●アンジェス(株):2020/04/15 06:22
森下竜一ドクター×斎藤糧三ドクター対談(その4)
【斎藤】「ECMO(Extracorporeal membrane oxygenation)」(重症呼吸不全患者または重症心不全患者に対しておこなわれる生命維持法)に必要な機器も、足りなくなるのでは? といった話もあります。

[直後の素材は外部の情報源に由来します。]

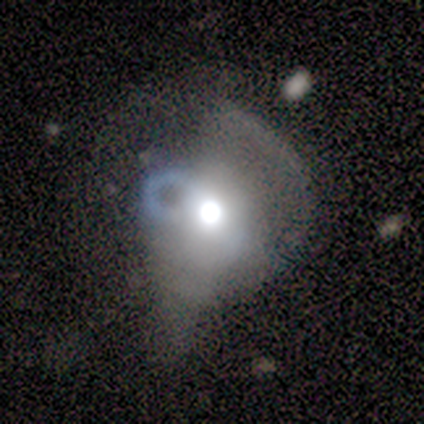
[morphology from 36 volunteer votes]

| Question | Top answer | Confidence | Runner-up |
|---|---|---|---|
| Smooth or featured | featured or disk | 44% | smooth (33%) |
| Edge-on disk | no | 100% | — |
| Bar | no | 100% | — |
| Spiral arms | no | 88% | yes (12%) |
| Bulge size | large | 56% | moderate (44%) |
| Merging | major disturbance | 46% | minor disturbance (32%) |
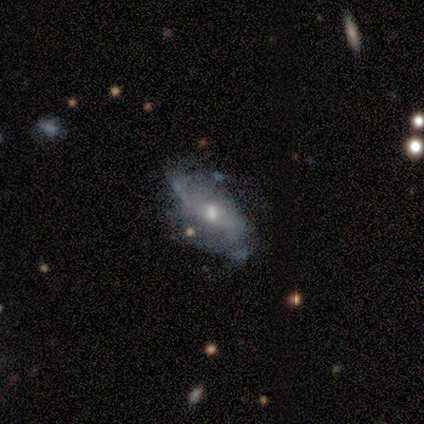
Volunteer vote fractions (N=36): smooth_or_featured: featured or disk (p=0.81) [alt: star or artifact p=0.11]
disk_edge_on: no (p=0.79) [alt: yes p=0.21]
bar: no (p=0.70) [alt: weak p=0.22]
has_spiral_arms: yes (p=0.70) [alt: no p=0.30]
spiral_winding: loose (p=0.81) [alt: medium p=0.19]
spiral_arm_count: 2 (p=0.75) [alt: can't tell p=0.19]
bulge_size: moderate (p=0.52) [alt: small p=0.39]
merging: none (p=0.59) [alt: minor disturbance p=0.31]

【森下】今後、ECMO関連の機器が足りている範囲で患者をコントロール出来るかどうかが重要になります。足りなくなってしまうと、その足りない台数分が死者につながってしまいかねません。
【斎藤】インフルエンザと比べるとどうですか?
【森下】季節性インフルエンザの死亡率は0.1%、パンデミックインフルエンザのスペインインフルエンザは死亡率2%、新型コロナウイルスの死亡率は数パーセントというデータもありますが、無症状や症状が軽い感染者を含めれば、死亡率は1%未満と考えられています。しかし、ハイリスク患者(高齢者や何らかの併存疾患を抱えた患者)ではやはり高い確率で死亡します。死亡率に注意が行きがちですが、新型コロナウイルスはインフルエンザと比べ、重症化してからが長いというのが実は最大の問題です。治るまでに平均約14日と言われています。対して新型インフルエンザは数日です。この違いは何を意味するのかというと、新型コロナウィルスに感染して入院し、呼吸管理を必要とする重症者が1000人いたとすると、それを新型インフルエンザ患者に置き換えると6000人の重症入院患者がいることに相当するということです。そのため、収容キャパシティを超えて、医療崩壊になります。
【斎藤】院内感染も話題になっていますね。
【森下】院内感染には2種類あります。ひとつは患者から発生する場合。こちらは、ある程度わかっていれば防護服の着用などで防げます。もうひとつは、本来感染が起こるべきところではないところで発生する場合。研修医が感染した事例などです。これにより、研修医やその関係者が2週間隔離されてしまいました。すると、いっぺんにドクターや看護師が40〜50人隔離されてしまい、数が足りなくなってしまいます。しかもECMOを実施する場合、最低でも8人の医療従事者を要しますから、いっきに人手不足になってしまうのです。結果、ドクターや看護師が疲弊し、院内感染がさらに進むケースも考えられます。